■ Records supplied:
---*---
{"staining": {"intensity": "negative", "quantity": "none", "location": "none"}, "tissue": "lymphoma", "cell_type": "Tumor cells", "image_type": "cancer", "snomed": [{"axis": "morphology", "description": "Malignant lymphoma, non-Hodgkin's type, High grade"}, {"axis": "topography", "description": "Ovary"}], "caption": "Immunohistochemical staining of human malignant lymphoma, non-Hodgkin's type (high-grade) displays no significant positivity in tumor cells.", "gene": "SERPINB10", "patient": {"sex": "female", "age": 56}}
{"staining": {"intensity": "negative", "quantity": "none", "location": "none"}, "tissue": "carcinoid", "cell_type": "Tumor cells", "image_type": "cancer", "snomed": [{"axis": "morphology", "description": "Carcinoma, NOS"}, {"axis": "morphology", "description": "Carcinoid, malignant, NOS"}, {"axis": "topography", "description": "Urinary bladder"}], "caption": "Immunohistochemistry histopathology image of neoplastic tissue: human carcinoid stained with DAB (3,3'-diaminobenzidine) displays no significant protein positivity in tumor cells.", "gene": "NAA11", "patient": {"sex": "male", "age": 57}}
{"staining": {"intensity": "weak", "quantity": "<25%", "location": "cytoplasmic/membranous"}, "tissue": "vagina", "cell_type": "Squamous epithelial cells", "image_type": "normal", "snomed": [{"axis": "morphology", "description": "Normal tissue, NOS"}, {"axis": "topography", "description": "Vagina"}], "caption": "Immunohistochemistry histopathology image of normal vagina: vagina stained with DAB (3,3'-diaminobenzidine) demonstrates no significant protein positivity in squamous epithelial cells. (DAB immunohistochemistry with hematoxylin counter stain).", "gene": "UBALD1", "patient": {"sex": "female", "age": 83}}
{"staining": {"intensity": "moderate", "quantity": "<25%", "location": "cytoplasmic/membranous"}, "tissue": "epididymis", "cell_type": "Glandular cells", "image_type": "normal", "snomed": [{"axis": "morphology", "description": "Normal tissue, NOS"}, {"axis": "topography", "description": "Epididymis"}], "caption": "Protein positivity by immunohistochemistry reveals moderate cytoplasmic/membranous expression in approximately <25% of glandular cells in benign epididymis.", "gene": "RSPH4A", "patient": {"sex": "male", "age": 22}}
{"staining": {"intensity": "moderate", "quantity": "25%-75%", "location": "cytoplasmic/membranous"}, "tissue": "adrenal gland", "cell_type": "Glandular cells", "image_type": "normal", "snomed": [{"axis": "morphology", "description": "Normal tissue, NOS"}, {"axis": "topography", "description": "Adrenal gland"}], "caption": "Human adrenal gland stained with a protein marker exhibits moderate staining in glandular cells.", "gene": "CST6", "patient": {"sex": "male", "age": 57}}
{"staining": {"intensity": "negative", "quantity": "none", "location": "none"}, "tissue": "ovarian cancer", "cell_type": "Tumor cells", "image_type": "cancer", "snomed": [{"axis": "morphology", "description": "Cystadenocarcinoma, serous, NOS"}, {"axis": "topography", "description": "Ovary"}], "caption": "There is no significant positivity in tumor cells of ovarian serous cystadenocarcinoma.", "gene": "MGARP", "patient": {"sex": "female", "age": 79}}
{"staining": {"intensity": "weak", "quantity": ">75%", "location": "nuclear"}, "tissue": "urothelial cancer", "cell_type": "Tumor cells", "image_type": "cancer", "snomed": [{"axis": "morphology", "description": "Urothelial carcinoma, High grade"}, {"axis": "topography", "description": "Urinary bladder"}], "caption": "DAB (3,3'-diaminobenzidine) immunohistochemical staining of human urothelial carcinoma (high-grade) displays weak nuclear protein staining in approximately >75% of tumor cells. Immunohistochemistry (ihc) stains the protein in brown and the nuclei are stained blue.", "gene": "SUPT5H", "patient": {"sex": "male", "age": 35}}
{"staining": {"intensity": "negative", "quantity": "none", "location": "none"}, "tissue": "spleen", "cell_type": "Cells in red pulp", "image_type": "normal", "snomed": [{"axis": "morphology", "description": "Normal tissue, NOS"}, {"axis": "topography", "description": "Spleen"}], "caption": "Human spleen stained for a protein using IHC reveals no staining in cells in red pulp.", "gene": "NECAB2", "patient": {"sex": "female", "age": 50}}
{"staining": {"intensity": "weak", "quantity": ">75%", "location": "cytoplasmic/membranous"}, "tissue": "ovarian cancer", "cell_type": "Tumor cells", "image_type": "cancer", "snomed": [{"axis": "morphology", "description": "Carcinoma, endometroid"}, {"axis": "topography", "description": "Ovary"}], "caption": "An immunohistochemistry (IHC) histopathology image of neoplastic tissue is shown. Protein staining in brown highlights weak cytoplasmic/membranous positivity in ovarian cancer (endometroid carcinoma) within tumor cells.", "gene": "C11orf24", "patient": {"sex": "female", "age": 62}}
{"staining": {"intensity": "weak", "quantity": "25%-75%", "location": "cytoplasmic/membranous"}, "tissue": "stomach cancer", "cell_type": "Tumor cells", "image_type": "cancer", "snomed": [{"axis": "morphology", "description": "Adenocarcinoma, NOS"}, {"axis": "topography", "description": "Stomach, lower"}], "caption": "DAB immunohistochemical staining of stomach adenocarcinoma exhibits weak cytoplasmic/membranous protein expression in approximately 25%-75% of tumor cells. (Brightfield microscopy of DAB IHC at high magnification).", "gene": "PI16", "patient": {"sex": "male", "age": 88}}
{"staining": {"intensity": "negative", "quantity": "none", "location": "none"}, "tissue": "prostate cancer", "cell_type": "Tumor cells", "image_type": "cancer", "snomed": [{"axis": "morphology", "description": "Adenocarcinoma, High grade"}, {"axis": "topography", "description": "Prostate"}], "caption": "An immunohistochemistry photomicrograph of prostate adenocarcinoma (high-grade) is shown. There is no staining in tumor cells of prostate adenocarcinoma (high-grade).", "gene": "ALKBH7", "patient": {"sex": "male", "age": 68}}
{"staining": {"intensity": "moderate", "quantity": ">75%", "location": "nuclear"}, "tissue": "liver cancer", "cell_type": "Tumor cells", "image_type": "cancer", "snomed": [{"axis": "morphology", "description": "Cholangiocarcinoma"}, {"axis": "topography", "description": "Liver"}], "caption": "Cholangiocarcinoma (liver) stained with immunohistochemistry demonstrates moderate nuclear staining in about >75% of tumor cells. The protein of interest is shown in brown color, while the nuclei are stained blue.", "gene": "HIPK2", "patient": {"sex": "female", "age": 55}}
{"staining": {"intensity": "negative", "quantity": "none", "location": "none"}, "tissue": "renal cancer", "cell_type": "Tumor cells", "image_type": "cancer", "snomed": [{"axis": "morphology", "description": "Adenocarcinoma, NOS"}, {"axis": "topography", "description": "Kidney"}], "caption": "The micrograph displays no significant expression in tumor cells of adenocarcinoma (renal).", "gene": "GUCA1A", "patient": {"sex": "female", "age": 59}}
---*---
Report all lines of the data that include the word "bladder".

■ Response to this task:
{"staining": {"intensity": "negative", "quantity": "none", "location": "none"}, "tissue": "carcinoid", "cell_type": "Tumor cells", "image_type": "cancer", "snomed": [{"axis": "morphology", "description": "Carcinoma, NOS"}, {"axis": "morphology", "description": "Carcinoid, malignant, NOS"}, {"axis": "topography", "description": "Urinary bladder"}], "caption": "Immunohistochemistry histopathology image of neoplastic tissue: human carcinoid stained with DAB (3,3'-diaminobenzidine) displays no significant protein positivity in tumor cells.", "gene": "NAA11", "patient": {"sex": "male", "age": 57}}
{"staining": {"intensity": "weak", "quantity": ">75%", "location": "nuclear"}, "tissue": "urothelial cancer", "cell_type": "Tumor cells", "image_type": "cancer", "snomed": [{"axis": "morphology", "description": "Urothelial carcinoma, High grade"}, {"axis": "topography", "description": "Urinary bladder"}], "caption": "DAB (3,3'-diaminobenzidine) immunohistochemical staining of human urothelial carcinoma (high-grade) displays weak nuclear protein staining in approximately >75% of tumor cells. Immunohistochemistry (ihc) stains the protein in brown and the nuclei are stained blue.", "gene": "SUPT5H", "patient": {"sex": "male", "age": 35}}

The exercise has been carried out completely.